Dive Brief:
- A federal judge ordered a Michigan TV and video service company to pay more than $60,000 in retirement contributions and penalties after violating the Employee Retirement Income Security Act, the U.S. Department of Labor announced Feb. 1.
- DOL's Employee Benefits Security Administration investigated Gibson Television Service Inc. and found that its president and director failed to "remit and/or forward employee contributions" to the company 401(k) on time. These violations occurred between January 2016 and August 2019.
- Gibson Television did not respond to a request for comment by press time.
Dive Insight:
According to DOL, ERISA "is a federal law that sets minimum standards for most voluntarily established retirement and health plans in private industry to provide protection for individuals in these plans." Gibson Television violated ERISA when it failed to tend to employee contributions on time.
"When fiduciaries fail to act with integrity in their obligations to the hard-earned retirement savings of participants it puts the future savings of hard-working employees and the viability of their retirement plan in jeopardy," said Employee Benefits Security Administration Regional Director L. Joe Rivers in DOL's press release.

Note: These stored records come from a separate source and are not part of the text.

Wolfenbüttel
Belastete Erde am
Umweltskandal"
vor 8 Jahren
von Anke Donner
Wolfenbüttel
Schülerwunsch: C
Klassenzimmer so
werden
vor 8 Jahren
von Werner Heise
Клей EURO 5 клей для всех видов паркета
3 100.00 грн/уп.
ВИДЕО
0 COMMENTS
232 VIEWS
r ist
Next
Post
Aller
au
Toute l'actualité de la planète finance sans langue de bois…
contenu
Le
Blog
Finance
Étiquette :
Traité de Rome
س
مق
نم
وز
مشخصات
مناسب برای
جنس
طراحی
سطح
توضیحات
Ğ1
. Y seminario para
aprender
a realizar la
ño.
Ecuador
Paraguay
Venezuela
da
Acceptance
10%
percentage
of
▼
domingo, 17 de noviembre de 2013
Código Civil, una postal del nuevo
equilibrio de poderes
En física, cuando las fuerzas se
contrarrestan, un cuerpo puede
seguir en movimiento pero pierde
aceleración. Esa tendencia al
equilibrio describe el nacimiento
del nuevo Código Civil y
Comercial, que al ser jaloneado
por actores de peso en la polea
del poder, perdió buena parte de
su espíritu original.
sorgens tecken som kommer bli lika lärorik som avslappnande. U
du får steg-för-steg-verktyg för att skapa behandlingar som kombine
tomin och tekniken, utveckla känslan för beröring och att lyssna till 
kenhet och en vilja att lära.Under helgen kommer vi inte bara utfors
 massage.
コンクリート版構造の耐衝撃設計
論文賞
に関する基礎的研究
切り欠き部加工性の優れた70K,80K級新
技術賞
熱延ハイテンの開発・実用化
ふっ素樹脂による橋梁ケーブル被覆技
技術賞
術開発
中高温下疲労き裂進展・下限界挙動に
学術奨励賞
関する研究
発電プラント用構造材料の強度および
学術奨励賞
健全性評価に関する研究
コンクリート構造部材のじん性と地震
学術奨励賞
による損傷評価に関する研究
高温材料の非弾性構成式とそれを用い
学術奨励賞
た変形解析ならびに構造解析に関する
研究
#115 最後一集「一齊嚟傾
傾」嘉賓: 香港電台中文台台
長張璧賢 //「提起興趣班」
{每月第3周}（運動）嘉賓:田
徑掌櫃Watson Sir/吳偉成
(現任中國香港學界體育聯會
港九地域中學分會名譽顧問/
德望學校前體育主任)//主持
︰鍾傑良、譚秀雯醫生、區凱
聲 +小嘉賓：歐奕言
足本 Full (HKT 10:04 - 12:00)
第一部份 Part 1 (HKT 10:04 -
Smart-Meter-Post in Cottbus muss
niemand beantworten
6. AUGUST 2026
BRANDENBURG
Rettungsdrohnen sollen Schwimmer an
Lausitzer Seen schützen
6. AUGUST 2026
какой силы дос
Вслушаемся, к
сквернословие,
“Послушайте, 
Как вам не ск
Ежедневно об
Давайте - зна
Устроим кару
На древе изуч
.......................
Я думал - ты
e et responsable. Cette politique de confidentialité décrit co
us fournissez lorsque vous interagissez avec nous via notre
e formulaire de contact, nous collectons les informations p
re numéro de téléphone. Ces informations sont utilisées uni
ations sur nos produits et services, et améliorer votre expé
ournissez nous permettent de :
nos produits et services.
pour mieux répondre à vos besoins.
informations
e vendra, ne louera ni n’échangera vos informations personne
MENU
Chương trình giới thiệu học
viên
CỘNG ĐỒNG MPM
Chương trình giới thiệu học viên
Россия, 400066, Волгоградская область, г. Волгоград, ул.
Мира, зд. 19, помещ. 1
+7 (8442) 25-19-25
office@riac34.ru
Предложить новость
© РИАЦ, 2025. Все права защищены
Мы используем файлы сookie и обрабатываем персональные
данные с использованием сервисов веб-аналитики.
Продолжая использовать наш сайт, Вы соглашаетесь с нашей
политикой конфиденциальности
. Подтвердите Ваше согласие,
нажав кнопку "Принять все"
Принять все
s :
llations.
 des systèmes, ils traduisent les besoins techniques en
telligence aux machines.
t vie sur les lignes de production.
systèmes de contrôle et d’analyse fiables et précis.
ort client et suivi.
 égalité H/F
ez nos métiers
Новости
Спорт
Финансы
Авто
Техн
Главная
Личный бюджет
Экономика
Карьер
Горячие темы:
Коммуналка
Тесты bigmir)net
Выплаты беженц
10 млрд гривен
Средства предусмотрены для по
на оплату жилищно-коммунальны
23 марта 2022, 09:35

In guidance, DOL says that the primary responsibility of fiduciaries lies in running retirement plans "solely in the interest of participants and beneficiaries and for the exclusive purpose of providing benefits and paying plan expenses." Fiduciary duty includes acting prudently and diversifying the plan's investment to minimize risk of large loss.
In a previous interview with HR Dive, Jacob M. Mattinson emphasized that ERISA's requirements lean heavily on process. The law exists to ensure employers take the necessary steps to ensure compliance, even if they've made a mistake. It encourages employers to self-report any missteps.